→ **TASK 1**: Report every line of the records that contains the string "oppositeDirection", copying each such line in full. Case counts.

Tobias Matthew (also Tobie and Toby; 13 June 154629 March 1628), was an Anglican bishop who was President of St John's College, Oxford, from 1572 to 1576, before being appointed Vice-Chancellor of Oxford University from 1579 to 1583, and Matthew would then become Dean of Durham from 1583 to 1595. All three positions, plus others, were appointed to Matthew by Elizabeth I. Eventually, he was appointed Archbishop of York in 1606 by Elizabeth's successor, James I.

Early life
He was the son of Sir John Matthew of Ross in Herefordshire, England, and of his wife Eleanor Crofton of Ludlow. Tobias was born at Bristol on 13 June 1546.

Matthew was educated at Wells, Somerset, and then in succession at University College and Christ Church, Oxford. He proceeded BA in 1564, and MA in 1566.

Ties to Elizabeth I
He attracted the favourable notice of Elizabeth I, and his rise was steady though not quite rapid. He was first appointed a public orator in Oxford in 1569, and then President of St John's in 1572, Dean of Christ Church in 1576, Vice-Chancellor of Oxford University in 1579, Dean of Durham in 1583, Bishop of Durham in 1595, and Archbishop of York in 1606.

Years as Archbishop

In 1581, Matthew had a controversy with the Jesuit Edmund Campion, and published at Oxford his arguments in 1638 under the title, Piissimi et eminentissimi viri Tobiae Matthew, archiepiscopi olim Eboracencis concio apologetica adversus Campianam. While in the north he was active in forcing the recusants to conform to the Church of England, preaching hundreds of sermons and carrying out thorough visitations.

In 1617, he delegated his trusted lieutenant Phineas Hodson to advise Roger Brearley, who had founded the Grindletonian nonconformist sect and been accused of heresy as a result, on how he might reconcile with the Church of England.

→ **DATA SHOWN**:

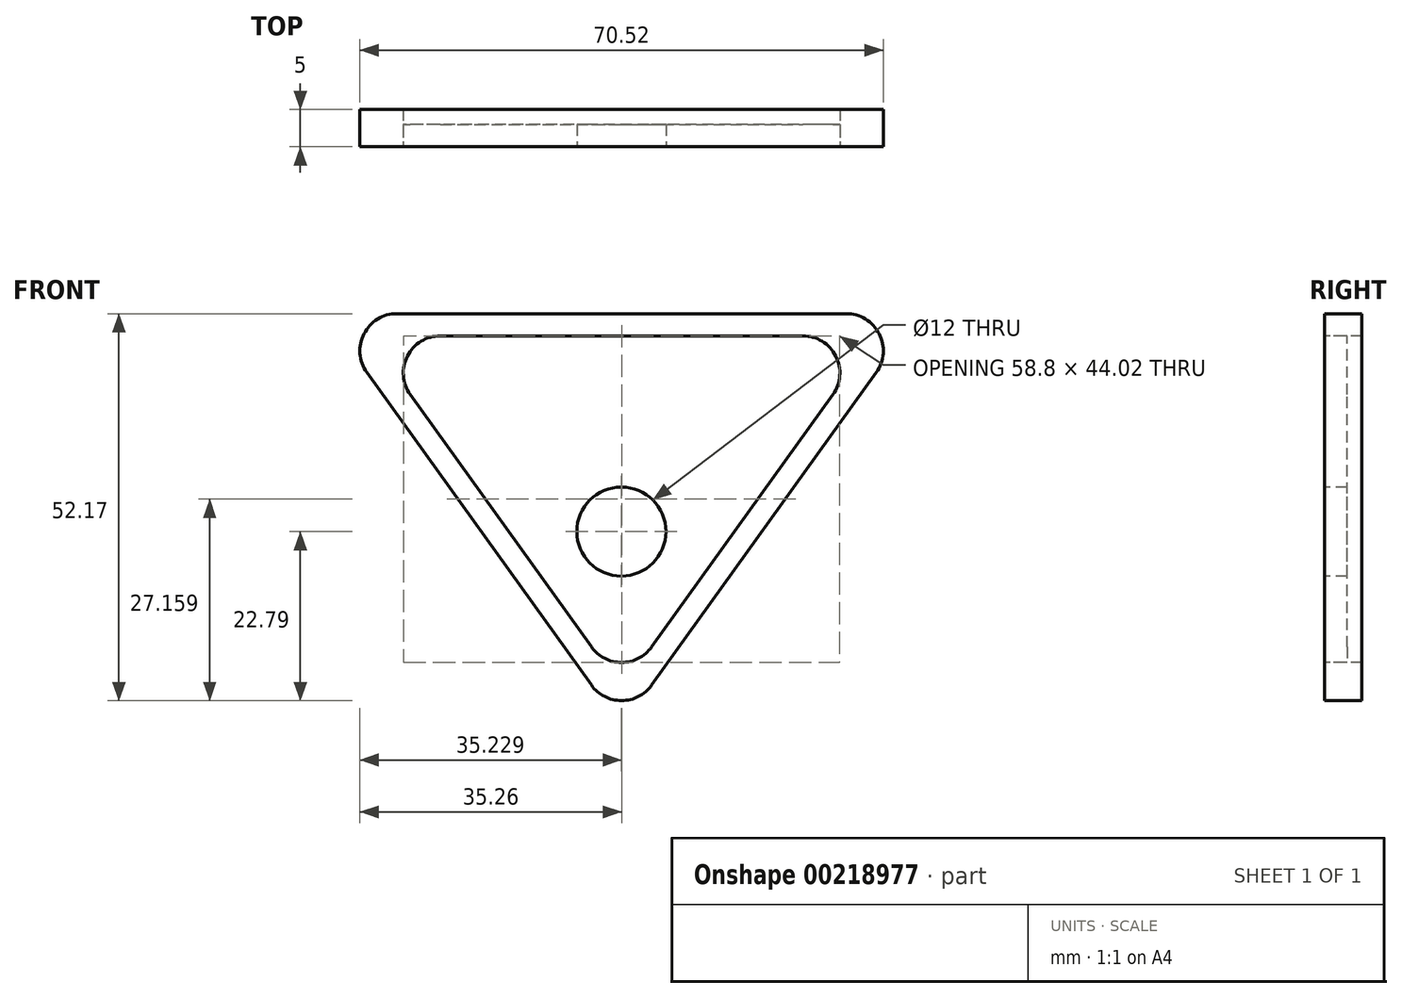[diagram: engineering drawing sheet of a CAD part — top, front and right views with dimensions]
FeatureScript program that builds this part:
annotation { "Feature Type Name" : "Feature", "Feature Type Description" : "" }
export const myFeature = defineFeature(function(context is Context, id is Id, definition is map)
    precondition{}
    {
        {
            var Q0;
            Q0=qCreatedBy(makeId("Front.planeOp"),FACE);
            var sketch = newSketch(context, id + "F0", { "sketchPlane" : qUnion([Q0])});
            skLineSegment(sketch, "E0", {"start": v(-9.74, 0) * mm, "end": v(-70.26, 0) * mm});
            skLineSegment(sketch, "E1", {"start": v(-74.32, -7.92) * mm, "end": v(-44.06, -50.08) * mm});
            skLineSegment(sketch, "E2", {"start": v(-35.94, -50.08) * mm, "end": v(-5.68, -7.92) * mm});
            skLineSegment(sketch, "E3", {"start": v(-11.52, -10.92) * mm, "end": v(-35.94, -44.94) * mm});
            skLineSegment(sketch, "E4", {"start": v(-44.06, -44.94) * mm, "end": v(-68.48, -10.92) * mm});
            skLineSegment(sketch, "E5", {"start": v(-64.41, -3) * mm, "end": v(-15.59, -3) * mm});
            skCircle(sketch, "E6", {"center": v(-40.03, -29.38) * mm, "radius": 6 * mm});
            skPoint(sketch, "E7.visualSharp", {"position": v(-40, -50.6) * mm});
            skArc(sketch, "E7.filletArc", {"start": v(-44.06, -44.94) * mm, "mid": v(-40, -47.02) * mm, "end": v(-35.94, -44.94) * mm});
            skPoint(sketch, "E8.visualSharp", {"position": v(-40, -55.74) * mm});
            skArc(sketch, "E8.filletArc", {"start": v(-44.06, -50.08) * mm, "mid": v(-40, -52.17) * mm, "end": v(-35.94, -50.08) * mm});
            skPoint(sketch, "E9.visualSharp", {"position": v(-74.15, -3) * mm});
            skArc(sketch, "E9.filletArc", {"start": v(-64.41, -3) * mm, "mid": v(-68.86, -5.72) * mm, "end": v(-68.48, -10.92) * mm});
            skPoint(sketch, "E10.visualSharp", {"position": v(-80, 0) * mm});
            skArc(sketch, "E10.filletArc", {"start": v(-70.26, 0) * mm, "mid": v(-74.7, -2.72) * mm, "end": v(-74.32, -7.92) * mm});
            skPoint(sketch, "E11.visualSharp", {"position": v(-5.85, -3) * mm});
            skArc(sketch, "E11.filletArc", {"start": v(-11.52, -10.92) * mm, "mid": v(-11.14, -5.72) * mm, "end": v(-15.59, -3) * mm});
            skPoint(sketch, "E12.visualSharp", {"position": v(0, 0) * mm});
            skArc(sketch, "E12.filletArc", {"start": v(-5.68, -7.92) * mm, "mid": v(-5.3, -2.72) * mm, "end": v(-9.74, 0) * mm});
            skSolve(sketch);
        }
        {
            var Q0;
            Q0=sQuery(id+"F0.wireOp",EDGE,"E6");
            extrude(context, id + "F1", {"bodyType" : ToolBodyType.SURFACE, "surfaceEntities" : qUnion([Q0]), "depth" : 50 * mm, "offsetDistance" : 25 * mm});
        }
        {
            var Q0;
            Q0=makeQuery(id+"F0.imprint","IMPRINT",FACE,{"disambiguationData":[TD([[makeQuery(id+"F0.imprint","IMPRINT",EDGE,{"derivedFrom":sQuery(id+"F0.wireOp",EDGE,"E0")}),1.0]])]});
            extrude(context, id + "F2", {"entities" : qUnion([Q0]), "oppositeDirection" : true, "depth" : 5 * mm, "offsetDistance" : 25 * mm});
        }
        {
            var Q0;
            Q0=makeQuery(id+"F0.imprint","IMPRINT",FACE,{"disambiguationData":[TD([[makeQuery(id+"F0.imprint","IMPRINT",EDGE,{"derivedFrom":sQuery(id+"F0.wireOp",EDGE,"E3")}),-1.0]])]});
            extrude(context, id + "F3", {"entities" : qUnion([Q0]), "oppositeDirection" : true, "depth" : 3 * mm, "offsetDistance" : 25 * mm});
        }
    });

→ **TASK 2**: Pick up the biography of Tobias Matthew after its last sentence and continue it.

→ **TASK ANSWER 1**:
            extrude(context, id + "F2", {"entities" : qUnion([Q0]), "oppositeDirection" : true, "depth" : 5 * mm, "offsetDistance" : 25 * mm});
            extrude(context, id + "F3", {"entities" : qUnion([Q0]), "oppositeDirection" : true, "depth" : 3 * mm, "offsetDistance" : 25 * mm});

→ **TASK ANSWER 2**:
Final years and death
During his later years he was to some extent in opposition to the administration of King James I. He was exempted from attendance in the parliament of 1625 on the ground of age and infirmities. His wife, Frances, was the daughter of William Barlow, Bishop of Chichester. His son, Tobie Matthew was an MP and later a convert to Roman Catholicism. Tobias died at Cawood on 29 March 1628 at 81 years old; he was buried in the Lady Chapel of York Minster.

Matthew left his fortune not to his sons or the church but to his wife Frances Matthew. Amongst his possessions were 600 books, valued then at £300. Frances later give them all to York Minster. These books are the basis of the library (now at Old Palace, York). Frances had been his wife for over fifty years and she died the following year was she was buried in York Minster's lady chapel.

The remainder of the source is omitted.